Here, we've used a lower-bounded generic type of ValidEmail, which extends Email. So, we're free to create Email instances, and chuck them into this method:

List<Email> recipients = new ArrayList<>(List.of(
        new Email("[email protected]"), 
        new Email("[email protected]")));
        
String result = sendMail("Hello World!", recipients);
System.out.println(result);

This results in:

Email sent to: Email{email='[email protected]'}
Email sent to: Email{email='[email protected]'}

Unbounded Wildcards

Unbounded wildcards are wildcards without any form of binding. Simply put, they are wildcards that extend every single class starting from the base Object class.

Unbounded wildcards are used when the Object class is the one being accessed or manipulated or if the method it's being used on does not access or manipulate using a type parameter. Otherwise, using unbounded wildcards will compromise the type safety of the method.

To declare an unbounded wildcard, simply use the question mark operator encapsulated within angle brackets <?>.

For example, we can have a List of any element:

public void print(List<?> elements) {
    for(Object element : elements) {
        System.out.println(element);
    }
}

System.out.println() accepts any object, so we're good to go here. If the method were to copy an existing list into a new list, then upper-bounded wildcards are more favorable.

Difference Between Bounded Wildcards and Bounded Type Parameters?

You may have noticed the sections for bounded wildcards and bounded type parameters are separated but more or less have the same definition, and on the surface level look like they're interchangeable:

<E extends Number>
<? extends Number>

So, what's the difference between these two approaches? There are several differences, in fact:

  • Bounded type parameters accept multiple extends using the & keyword while bounded wildcards only accept one single type to extend.
  • Bounded type parameters are only limited to upper-bounds. This means that you cannot use the super keyword on bounded type parameters.
  • Bounded wildcards can only be used during instantiation. They can not be used for declaration (e.g. class declarations and constructor calls. A few examples of invalid use of wildcards are:
    • class Example<? extends Object> {...}
    • GenericObj<?> = new GenericObj<?>()
    • GenericObj<? extends Object> = new GenericObj<? extends Object>()
  • Bounded wildcards should not be used as return types. This will not trigger any errors or exceptions but it forces unnecessary handling and typecasting which is completely against the type safety that generics achieves.
  • The operator ? can not be used as an actual parameter and can only be used as a generic parameter. For example:
    • public <?> void printDisplay(? var) {} will fail during compilation, while
    • public <E> void printDisplay(E var) compiles and runs successfully.
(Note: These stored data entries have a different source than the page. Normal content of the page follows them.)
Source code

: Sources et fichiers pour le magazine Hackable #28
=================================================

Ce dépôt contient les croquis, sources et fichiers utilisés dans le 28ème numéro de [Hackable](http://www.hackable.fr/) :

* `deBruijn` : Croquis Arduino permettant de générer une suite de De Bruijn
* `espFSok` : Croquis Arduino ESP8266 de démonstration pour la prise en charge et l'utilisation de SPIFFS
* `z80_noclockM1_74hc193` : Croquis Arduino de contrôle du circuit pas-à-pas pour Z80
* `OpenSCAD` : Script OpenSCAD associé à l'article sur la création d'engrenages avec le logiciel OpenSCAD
Benefits of Using Generics

Throughout the guide, we've covered the primary benefit of generics - to provide an additional layer of type safety for your program. Apart from that, generics offer many other benefits over code that doesn't use them.

  1. Runtime errors involving types and casting are caught during compile time. The reason why typecasting should be avoided is that the compiler does not recognize casting exceptions during compile time. When used correctly, generics completely avoids the use of typecasting and subsequently avoids all the runtime exceptions that it might trigger.
  2. Classes and methods are more reusable. With generics, classes and methods can be reused by different types without having to override methods or create a separate class.

Conclusion

Applying generics to your code will significantly improve code reusability, readability, and more importantly, type safety. In this guide, we've gone into what generics are, how you can apply them, the differences between approaches and when to choose which.